Да стать мне его жертвой, чтобы дети его были благополучны! Как бы мы были без него?

А вот посмотрим! — еще раз решительно махнул рукой Аранбел, потом взял у меня кувшин и, подняв его над головой, стал пить.

Тогда Алекси одной рукой забрал кувшин у Гела, другой — бутыль у Ила. Кувшин подал Арисману, а сам стал пить из бутыли. Стояли трое и пили воду, и было слышно, как они звонко и удовлетворенно глотают, а Баба и Гисо смотрели на них, подняв головы и прищурившись.

Потом Гисо повернулся к нам:

Ступайте-ка, зайдите в дом.
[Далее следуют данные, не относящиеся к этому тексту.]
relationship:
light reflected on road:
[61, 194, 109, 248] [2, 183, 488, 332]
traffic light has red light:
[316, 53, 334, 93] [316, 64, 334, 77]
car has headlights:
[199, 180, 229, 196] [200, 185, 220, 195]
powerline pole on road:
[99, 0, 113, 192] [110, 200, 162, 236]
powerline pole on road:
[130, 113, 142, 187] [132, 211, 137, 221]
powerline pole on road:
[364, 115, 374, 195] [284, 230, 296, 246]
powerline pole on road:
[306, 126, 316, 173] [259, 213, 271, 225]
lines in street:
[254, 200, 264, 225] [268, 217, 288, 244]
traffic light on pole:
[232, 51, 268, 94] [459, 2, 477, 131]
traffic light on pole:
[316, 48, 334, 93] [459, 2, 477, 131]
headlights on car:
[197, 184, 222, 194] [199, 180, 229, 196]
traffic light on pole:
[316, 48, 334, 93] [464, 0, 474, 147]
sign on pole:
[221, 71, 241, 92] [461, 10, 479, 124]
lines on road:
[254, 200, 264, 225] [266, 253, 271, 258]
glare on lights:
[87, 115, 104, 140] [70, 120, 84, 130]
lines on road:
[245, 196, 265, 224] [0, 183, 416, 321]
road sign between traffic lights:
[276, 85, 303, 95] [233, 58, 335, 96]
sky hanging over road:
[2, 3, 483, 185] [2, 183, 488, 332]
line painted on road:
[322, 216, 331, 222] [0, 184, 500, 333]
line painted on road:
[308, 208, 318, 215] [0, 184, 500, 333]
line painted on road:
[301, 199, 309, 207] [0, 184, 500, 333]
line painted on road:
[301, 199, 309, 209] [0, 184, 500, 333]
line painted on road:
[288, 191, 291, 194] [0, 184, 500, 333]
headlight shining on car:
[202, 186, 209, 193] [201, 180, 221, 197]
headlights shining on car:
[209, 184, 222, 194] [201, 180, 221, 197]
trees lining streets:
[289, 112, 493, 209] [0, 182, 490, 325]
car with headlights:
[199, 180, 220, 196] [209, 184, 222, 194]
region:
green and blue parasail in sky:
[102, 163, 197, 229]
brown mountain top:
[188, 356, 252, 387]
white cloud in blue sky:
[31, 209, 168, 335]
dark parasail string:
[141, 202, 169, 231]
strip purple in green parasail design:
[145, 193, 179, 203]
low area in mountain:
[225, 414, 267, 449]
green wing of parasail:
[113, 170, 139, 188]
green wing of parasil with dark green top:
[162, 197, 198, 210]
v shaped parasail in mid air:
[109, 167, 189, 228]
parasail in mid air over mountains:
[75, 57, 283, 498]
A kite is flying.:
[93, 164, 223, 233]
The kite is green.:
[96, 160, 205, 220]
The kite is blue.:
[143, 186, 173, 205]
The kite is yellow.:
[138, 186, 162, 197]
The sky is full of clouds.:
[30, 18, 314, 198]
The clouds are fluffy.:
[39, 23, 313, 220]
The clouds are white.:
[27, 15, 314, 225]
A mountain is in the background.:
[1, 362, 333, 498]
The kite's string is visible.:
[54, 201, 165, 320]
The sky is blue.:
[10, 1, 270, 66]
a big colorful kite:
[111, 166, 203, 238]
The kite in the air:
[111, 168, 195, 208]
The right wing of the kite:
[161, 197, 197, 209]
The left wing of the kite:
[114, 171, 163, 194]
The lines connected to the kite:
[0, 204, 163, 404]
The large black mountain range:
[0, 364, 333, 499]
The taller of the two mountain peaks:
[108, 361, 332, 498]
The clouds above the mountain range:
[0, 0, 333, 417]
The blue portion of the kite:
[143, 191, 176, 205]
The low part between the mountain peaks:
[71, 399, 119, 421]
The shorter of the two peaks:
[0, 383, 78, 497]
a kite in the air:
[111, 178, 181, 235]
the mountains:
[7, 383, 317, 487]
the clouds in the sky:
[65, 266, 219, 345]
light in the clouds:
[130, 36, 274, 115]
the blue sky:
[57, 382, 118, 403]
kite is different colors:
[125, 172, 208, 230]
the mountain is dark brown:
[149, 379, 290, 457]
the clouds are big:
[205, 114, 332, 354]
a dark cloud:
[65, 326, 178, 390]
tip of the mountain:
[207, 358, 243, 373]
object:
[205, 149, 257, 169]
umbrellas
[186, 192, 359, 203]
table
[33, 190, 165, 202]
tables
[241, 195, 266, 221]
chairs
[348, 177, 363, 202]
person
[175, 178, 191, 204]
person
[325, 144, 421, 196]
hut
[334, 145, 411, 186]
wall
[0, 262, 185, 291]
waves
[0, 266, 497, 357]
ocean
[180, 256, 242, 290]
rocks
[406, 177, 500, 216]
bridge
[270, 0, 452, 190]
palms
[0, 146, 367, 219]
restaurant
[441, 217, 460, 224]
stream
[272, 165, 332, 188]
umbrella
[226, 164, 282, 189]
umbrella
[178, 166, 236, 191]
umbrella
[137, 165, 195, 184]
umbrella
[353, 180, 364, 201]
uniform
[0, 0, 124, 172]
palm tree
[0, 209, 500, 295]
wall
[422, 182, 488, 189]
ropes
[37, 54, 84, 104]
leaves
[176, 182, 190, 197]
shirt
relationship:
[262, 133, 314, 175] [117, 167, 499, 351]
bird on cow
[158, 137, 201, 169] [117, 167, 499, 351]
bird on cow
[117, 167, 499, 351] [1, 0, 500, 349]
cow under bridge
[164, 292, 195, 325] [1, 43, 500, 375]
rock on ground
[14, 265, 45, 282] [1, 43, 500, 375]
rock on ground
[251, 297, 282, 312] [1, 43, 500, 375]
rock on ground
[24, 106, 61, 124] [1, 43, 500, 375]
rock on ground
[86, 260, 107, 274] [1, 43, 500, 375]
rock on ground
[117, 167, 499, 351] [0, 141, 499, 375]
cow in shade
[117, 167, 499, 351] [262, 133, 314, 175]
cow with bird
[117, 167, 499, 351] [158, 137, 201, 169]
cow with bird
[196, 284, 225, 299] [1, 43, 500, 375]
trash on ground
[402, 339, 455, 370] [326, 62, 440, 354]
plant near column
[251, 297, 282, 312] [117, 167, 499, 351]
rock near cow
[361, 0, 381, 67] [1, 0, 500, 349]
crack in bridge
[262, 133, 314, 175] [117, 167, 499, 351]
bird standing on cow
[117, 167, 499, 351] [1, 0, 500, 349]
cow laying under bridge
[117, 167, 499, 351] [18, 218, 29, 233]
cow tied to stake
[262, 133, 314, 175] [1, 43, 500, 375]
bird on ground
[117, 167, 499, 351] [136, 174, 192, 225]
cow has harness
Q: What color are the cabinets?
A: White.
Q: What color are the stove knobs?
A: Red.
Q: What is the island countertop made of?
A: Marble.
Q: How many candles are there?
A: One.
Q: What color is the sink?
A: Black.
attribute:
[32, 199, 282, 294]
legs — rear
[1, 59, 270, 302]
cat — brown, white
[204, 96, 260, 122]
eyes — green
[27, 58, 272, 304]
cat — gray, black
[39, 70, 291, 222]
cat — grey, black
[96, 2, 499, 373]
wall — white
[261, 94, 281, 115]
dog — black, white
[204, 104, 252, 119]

Пусть соберут чего-нибудь, и фынг8 с собой прихватите. Мы и отсюда вознесем благодарность Богу.

Алекси согласно кивнул и, подняв глаза, посмотрел в сторону дома Гисо. Наверное, ему вспомнилось, как вчера на этом месте танцевал Чикола.

Октябрь, 2009

Перевод с осетинского Ирлана Хугаева

1 Баба — дед, дедушка.

2 Ныхас — место, где на досуге собираются мужчины села, делятся новостями и обсуждают вопросы общественной жизни.

3 Дæ низтæ [дын ахæрон] — досл. «съесть бы мне твои болезни» (фразеологизм; благопожелание старшего младшему).

4 Дзæуджыхъæу — Владикавказ.

5 Дадæз — гора в Южной Осетии.

6 Фарн — мир, счастье, благодать.

7 Уæрæйдæ — припев в народных осетинских песнях; идиома; здесь выражает удивление и недоумение.

8 Фынг — невысокий круглый трехногий столик, имеющий, помимо бытового, сакральное значение.